Among those attending the event at théâtre Marcellin-Champagnat at Collège Laval were Vimont city councillor Michel Poissant, Sports Laval president Pierre Gervais, and Quebec Major Junior Hockey League referee Olivier Gouin.
Bronze and Silver medals
Among the sports honored during the evening were boxing, cheerleading, athletics, gymnastics, figure skating, short-track speed skating, curling, hockey and taekwondo. Of the 132 medallions given out, 29 were silver (for competing in Canadian sporting events) and 103 were bronze (competition in provincial events). There were no Golds this time for distinction in international events.
Delivering the evening’s keynote address, Olivier Gouin explained how he ended up becoming a referee in a sport and league known for being tough on rule enforcers.

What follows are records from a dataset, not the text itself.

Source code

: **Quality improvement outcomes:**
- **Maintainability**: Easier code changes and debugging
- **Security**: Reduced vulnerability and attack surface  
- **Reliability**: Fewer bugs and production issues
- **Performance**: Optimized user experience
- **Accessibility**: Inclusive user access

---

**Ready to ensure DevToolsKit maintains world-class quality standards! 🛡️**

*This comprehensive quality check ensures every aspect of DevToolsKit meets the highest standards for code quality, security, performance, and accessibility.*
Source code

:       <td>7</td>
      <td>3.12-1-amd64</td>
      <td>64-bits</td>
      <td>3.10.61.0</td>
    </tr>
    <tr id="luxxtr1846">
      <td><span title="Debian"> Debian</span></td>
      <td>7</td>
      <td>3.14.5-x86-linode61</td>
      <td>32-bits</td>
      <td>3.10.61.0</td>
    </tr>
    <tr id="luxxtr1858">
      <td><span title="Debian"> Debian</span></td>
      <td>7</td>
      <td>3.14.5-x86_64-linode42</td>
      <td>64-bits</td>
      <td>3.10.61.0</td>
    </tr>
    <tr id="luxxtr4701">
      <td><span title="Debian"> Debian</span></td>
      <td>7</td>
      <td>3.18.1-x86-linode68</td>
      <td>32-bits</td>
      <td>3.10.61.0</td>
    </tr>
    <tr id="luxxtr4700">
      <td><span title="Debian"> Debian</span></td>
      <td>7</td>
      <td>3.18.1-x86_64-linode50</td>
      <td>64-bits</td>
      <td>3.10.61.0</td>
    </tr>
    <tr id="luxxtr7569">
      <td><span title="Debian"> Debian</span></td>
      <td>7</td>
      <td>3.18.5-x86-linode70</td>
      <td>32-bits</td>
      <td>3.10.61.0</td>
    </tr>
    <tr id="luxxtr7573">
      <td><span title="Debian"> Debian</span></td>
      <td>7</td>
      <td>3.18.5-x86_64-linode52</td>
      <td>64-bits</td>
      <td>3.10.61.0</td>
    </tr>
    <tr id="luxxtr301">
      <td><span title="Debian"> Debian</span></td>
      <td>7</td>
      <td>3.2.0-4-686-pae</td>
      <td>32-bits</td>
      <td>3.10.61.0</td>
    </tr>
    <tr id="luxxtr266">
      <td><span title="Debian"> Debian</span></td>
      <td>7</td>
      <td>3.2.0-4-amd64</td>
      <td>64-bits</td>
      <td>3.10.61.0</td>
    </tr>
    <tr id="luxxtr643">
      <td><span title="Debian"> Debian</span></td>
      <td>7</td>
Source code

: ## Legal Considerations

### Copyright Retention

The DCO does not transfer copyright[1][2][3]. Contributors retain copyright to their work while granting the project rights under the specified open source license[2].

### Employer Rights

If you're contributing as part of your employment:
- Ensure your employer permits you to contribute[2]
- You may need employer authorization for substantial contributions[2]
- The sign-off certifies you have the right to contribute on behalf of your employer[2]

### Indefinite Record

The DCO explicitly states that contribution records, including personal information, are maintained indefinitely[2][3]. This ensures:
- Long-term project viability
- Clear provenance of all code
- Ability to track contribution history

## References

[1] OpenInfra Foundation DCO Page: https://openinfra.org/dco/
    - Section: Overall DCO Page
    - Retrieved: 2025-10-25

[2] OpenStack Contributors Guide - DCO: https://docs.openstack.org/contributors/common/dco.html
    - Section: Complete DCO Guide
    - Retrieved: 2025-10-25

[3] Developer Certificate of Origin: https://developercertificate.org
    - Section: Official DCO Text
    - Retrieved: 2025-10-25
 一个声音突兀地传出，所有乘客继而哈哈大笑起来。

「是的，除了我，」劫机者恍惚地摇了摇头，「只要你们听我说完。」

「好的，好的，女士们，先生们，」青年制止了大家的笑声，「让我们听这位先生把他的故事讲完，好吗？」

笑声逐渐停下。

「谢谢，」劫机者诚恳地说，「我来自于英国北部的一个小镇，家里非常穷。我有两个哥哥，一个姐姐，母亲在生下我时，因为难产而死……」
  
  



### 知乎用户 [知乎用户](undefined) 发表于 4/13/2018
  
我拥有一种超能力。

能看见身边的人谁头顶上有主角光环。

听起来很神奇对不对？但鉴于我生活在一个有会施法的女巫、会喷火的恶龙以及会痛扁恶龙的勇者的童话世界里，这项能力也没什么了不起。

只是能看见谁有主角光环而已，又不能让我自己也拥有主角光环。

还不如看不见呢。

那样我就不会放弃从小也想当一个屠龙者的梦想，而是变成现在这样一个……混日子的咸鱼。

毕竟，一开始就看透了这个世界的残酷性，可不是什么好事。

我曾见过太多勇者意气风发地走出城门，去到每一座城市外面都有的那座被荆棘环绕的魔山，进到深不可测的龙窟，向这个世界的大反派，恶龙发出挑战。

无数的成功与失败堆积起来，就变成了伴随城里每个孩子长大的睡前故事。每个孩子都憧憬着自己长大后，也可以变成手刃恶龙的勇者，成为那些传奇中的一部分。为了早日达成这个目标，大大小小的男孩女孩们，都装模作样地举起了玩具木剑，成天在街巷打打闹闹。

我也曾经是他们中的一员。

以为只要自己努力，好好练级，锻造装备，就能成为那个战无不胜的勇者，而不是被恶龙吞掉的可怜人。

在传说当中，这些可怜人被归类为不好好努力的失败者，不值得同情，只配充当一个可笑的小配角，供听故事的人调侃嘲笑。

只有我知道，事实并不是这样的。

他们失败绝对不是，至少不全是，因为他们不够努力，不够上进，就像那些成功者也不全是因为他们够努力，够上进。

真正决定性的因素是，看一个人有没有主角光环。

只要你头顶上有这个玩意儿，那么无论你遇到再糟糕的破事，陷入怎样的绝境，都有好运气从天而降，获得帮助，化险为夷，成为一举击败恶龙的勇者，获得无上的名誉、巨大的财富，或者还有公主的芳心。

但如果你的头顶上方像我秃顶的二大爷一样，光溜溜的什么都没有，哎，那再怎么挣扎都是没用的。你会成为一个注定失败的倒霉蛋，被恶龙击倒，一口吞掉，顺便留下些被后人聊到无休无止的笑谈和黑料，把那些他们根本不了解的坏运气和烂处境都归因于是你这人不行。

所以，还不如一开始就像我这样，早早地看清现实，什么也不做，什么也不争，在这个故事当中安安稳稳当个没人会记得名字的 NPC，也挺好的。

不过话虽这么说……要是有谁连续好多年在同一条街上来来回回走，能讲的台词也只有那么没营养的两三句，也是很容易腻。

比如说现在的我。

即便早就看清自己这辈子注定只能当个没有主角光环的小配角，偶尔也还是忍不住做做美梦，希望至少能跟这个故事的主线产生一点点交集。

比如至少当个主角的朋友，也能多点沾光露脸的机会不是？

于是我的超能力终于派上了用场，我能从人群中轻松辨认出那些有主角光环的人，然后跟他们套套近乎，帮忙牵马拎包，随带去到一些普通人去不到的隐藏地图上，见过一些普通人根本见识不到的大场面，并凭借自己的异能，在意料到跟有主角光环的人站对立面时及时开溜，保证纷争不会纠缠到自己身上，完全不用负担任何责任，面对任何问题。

When he was in his mid-teens, he didn’t fancy the idea of working McDonald’s or Tim Horton’s.
A hockey referee’s life
“I said to myself that it couldn’t be too hard,” said Gouin, drawing some laughter from the young and sports-wise audience. After refereeing his first match at the former Samson Arena (now named after Martin Saint-Louis), he swore he’d never do it again after enduring abuse from over-enthusiastic parents in their 40s.
However, 12 years later he’s still pursuing refereeing as a career and has risen professionally to the point where he’s refereed two Canadian Hockey League Memorial Cups, two World Hockey Championships, and he’s also been involved in refereeing Olympic-level hockey.
Very competitive domain
“It’s a domain that’s extremely competitive,” said Gouin, comparing referees to the athletes themselves in terms of the amount of ambition and drive they both require. He also noted that there are 35,000 referees in Canada alone. Although relatively few of them end up refereeing at the highest levels of hockey, “I am someone who is extremely competitive,” he added.
But one thing he said he did want to make clear to the young athletes, which is the necessity to remain in school and pursue academic studies while participating in sports. “That’s the best decision I ever made,” said Gouin. “Today whenever I get on the ice, thanks to my Plan B I’m not refereeing just to survive. You wouldn’t believe how this takes the pressure off.”